WHAT IS REQUIRED: All entries below are to be set down again, identical to the source.

DATA SUPPLIED:

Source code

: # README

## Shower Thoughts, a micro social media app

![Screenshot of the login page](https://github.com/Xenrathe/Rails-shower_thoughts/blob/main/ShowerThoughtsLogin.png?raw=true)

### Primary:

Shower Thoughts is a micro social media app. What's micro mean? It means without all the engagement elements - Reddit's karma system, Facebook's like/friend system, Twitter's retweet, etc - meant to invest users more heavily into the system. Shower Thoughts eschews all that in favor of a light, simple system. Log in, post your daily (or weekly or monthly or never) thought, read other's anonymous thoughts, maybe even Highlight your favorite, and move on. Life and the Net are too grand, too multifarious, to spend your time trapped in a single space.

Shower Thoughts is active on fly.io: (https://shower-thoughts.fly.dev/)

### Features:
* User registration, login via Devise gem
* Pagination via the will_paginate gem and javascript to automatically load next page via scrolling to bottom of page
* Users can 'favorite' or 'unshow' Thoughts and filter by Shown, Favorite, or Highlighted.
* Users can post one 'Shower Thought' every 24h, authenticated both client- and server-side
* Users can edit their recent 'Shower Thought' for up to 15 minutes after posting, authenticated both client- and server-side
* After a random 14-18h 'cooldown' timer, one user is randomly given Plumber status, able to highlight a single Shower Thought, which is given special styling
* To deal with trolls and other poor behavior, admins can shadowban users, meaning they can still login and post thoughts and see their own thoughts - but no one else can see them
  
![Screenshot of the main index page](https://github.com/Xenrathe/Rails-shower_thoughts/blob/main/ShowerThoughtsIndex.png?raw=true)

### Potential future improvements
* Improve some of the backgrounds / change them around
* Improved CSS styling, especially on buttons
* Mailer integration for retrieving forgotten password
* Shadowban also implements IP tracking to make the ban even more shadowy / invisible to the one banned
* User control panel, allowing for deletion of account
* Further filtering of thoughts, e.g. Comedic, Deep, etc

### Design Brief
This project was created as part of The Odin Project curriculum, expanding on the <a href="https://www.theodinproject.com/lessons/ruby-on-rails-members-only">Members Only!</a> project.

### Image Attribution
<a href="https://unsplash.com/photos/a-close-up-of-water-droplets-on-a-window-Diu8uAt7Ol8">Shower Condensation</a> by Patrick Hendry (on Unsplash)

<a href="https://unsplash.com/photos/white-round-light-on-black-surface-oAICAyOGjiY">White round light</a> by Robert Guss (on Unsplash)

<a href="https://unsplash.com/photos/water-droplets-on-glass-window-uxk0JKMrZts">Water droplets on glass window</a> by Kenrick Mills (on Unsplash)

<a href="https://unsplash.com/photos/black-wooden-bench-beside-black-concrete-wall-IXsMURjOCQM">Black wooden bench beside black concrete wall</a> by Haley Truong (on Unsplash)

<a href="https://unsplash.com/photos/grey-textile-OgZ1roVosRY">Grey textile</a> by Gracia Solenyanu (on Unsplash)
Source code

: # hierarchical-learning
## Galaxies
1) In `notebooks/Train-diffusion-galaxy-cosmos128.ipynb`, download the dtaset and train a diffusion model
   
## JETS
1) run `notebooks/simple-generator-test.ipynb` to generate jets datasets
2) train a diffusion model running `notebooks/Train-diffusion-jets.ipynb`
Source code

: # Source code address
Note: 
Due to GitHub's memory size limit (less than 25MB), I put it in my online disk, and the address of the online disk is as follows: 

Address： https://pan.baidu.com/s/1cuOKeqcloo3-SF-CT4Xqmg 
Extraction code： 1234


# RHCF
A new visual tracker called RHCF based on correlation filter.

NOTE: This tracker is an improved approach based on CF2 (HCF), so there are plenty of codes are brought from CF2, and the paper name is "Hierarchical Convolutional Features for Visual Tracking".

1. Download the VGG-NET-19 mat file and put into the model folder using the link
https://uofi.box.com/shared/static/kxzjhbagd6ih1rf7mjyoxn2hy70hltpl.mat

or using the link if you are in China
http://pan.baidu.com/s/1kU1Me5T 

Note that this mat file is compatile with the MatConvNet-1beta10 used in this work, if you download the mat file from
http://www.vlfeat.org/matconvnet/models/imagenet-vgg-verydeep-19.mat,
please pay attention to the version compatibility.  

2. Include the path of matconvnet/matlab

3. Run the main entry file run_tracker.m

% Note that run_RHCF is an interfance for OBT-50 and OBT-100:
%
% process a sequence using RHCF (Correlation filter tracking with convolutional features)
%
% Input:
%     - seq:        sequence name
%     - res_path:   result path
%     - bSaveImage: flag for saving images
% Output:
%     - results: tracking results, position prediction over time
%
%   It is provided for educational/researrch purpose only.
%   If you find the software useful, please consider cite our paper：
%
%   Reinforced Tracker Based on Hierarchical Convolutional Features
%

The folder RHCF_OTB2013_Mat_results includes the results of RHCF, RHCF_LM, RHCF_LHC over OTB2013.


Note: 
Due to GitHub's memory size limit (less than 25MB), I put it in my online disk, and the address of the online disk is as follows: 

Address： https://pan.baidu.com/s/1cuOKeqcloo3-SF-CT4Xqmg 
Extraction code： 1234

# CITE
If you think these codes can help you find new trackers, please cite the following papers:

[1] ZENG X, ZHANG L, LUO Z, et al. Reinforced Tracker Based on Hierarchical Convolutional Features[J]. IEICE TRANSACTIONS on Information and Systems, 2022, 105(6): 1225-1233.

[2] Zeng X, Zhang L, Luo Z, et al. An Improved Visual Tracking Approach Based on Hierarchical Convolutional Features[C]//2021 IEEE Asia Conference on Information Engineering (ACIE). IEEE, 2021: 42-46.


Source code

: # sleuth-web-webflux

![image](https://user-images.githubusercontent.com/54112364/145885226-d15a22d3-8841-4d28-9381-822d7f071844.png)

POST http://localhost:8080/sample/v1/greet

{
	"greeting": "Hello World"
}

RESULT FOR THIS TASK:
Source code

: # README

## Shower Thoughts, a micro social media app

![Screenshot of the login page](https://github.com/Xenrathe/Rails-shower_thoughts/blob/main/ShowerThoughtsLogin.png?raw=true)

### Primary:

Shower Thoughts is a micro social media app. What's micro mean? It means without all the engagement elements - Reddit's karma system, Facebook's like/friend system, Twitter's retweet, etc - meant to invest users more heavily into the system. Shower Thoughts eschews all that in favor of a light, simple system. Log in, post your daily (or weekly or monthly or never) thought, read other's anonymous thoughts, maybe even Highlight your favorite, and move on. Life and the Net are too grand, too multifarious, to spend your time trapped in a single space.

Shower Thoughts is active on fly.io: (https://shower-thoughts.fly.dev/)

### Features:
* User registration, login via Devise gem
* Pagination via the will_paginate gem and javascript to automatically load next page via scrolling to bottom of page
* Users can 'favorite' or 'unshow' Thoughts and filter by Shown, Favorite, or Highlighted.
* Users can post one 'Shower Thought' every 24h, authenticated both client- and server-side
* Users can edit their recent 'Shower Thought' for up to 15 minutes after posting, authenticated both client- and server-side
* After a random 14-18h 'cooldown' timer, one user is randomly given Plumber status, able to highlight a single Shower Thought, which is given special styling
* To deal with trolls and other poor behavior, admins can shadowban users, meaning they can still login and post thoughts and see their own thoughts - but no one else can see them
  
![Screenshot of the main index page](https://github.com/Xenrathe/Rails-shower_thoughts/blob/main/ShowerThoughtsIndex.png?raw=true)

### Potential future improvements
* Improve some of the backgrounds / change them around
* Improved CSS styling, especially on buttons
* Mailer integration for retrieving forgotten password
* Shadowban also implements IP tracking to make the ban even more shadowy / invisible to the one banned
* User control panel, allowing for deletion of account
* Further filtering of thoughts, e.g. Comedic, Deep, etc

### Design Brief
This project was created as part of The Odin Project curriculum, expanding on the <a href="https://www.theodinproject.com/lessons/ruby-on-rails-members-only">Members Only!</a> project.

### Image Attribution
<a href="https://unsplash.com/photos/a-close-up-of-water-droplets-on-a-window-Diu8uAt7Ol8">Shower Condensation</a> by Patrick Hendry (on Unsplash)

<a href="https://unsplash.com/photos/white-round-light-on-black-surface-oAICAyOGjiY">White round light</a> by Robert Guss (on Unsplash)

<a href="https://unsplash.com/photos/water-droplets-on-glass-window-uxk0JKMrZts">Water droplets on glass window</a> by Kenrick Mills (on Unsplash)

<a href="https://unsplash.com/photos/black-wooden-bench-beside-black-concrete-wall-IXsMURjOCQM">Black wooden bench beside black concrete wall</a> by Haley Truong (on Unsplash)

<a href="https://unsplash.com/photos/grey-textile-OgZ1roVosRY">Grey textile</a> by Gracia Solenyanu (on Unsplash)
Source code

: # hierarchical-learning
## Galaxies
1) In `notebooks/Train-diffusion-galaxy-cosmos128.ipynb`, download the dtaset and train a diffusion model
   
## JETS
1) run `notebooks/simple-generator-test.ipynb` to generate jets datasets
2) train a diffusion model running `notebooks/Train-diffusion-jets.ipynb`
Source code

: # Source code address
Note: 
Due to GitHub's memory size limit (less than 25MB), I put it in my online disk, and the address of the online disk is as follows: 

Address： https://pan.baidu.com/s/1cuOKeqcloo3-SF-CT4Xqmg 
Extraction code： 1234


# RHCF
A new visual tracker called RHCF based on correlation filter.

NOTE: This tracker is an improved approach based on CF2 (HCF), so there are plenty of codes are brought from CF2, and the paper name is "Hierarchical Convolutional Features for Visual Tracking".

1. Download the VGG-NET-19 mat file and put into the model folder using the link
https://uofi.box.com/shared/static/kxzjhbagd6ih1rf7mjyoxn2hy70hltpl.mat

or using the link if you are in China
http://pan.baidu.com/s/1kU1Me5T 

Note that this mat file is compatile with the MatConvNet-1beta10 used in this work, if you download the mat file from
http://www.vlfeat.org/matconvnet/models/imagenet-vgg-verydeep-19.mat,
please pay attention to the version compatibility.  

2. Include the path of matconvnet/matlab

3. Run the main entry file run_tracker.m

% Note that run_RHCF is an interfance for OBT-50 and OBT-100:
%
% process a sequence using RHCF (Correlation filter tracking with convolutional features)
%
% Input:
%     - seq:        sequence name
%     - res_path:   result path
%     - bSaveImage: flag for saving images
% Output:
%     - results: tracking results, position prediction over time
%
%   It is provided for educational/researrch purpose only.
%   If you find the software useful, please consider cite our paper：
%
%   Reinforced Tracker Based on Hierarchical Convolutional Features
%

The folder RHCF_OTB2013_Mat_results includes the results of RHCF, RHCF_LM, RHCF_LHC over OTB2013.


Note: 
Due to GitHub's memory size limit (less than 25MB), I put it in my online disk, and the address of the online disk is as follows: 

Address： https://pan.baidu.com/s/1cuOKeqcloo3-SF-CT4Xqmg 
Extraction code： 1234

# CITE
If you think these codes can help you find new trackers, please cite the following papers:

[1] ZENG X, ZHANG L, LUO Z, et al. Reinforced Tracker Based on Hierarchical Convolutional Features[J]. IEICE TRANSACTIONS on Information and Systems, 2022, 105(6): 1225-1233.

[2] Zeng X, Zhang L, Luo Z, et al. An Improved Visual Tracking Approach Based on Hierarchical Convolutional Features[C]//2021 IEEE Asia Conference on Information Engineering (ACIE). IEEE, 2021: 42-46.


Source code

: # sleuth-web-webflux

![image](https://user-images.githubusercontent.com/54112364/145885226-d15a22d3-8841-4d28-9381-822d7f071844.png)

POST http://localhost:8080/sample/v1/greet

{
	"greeting": "Hello World"
}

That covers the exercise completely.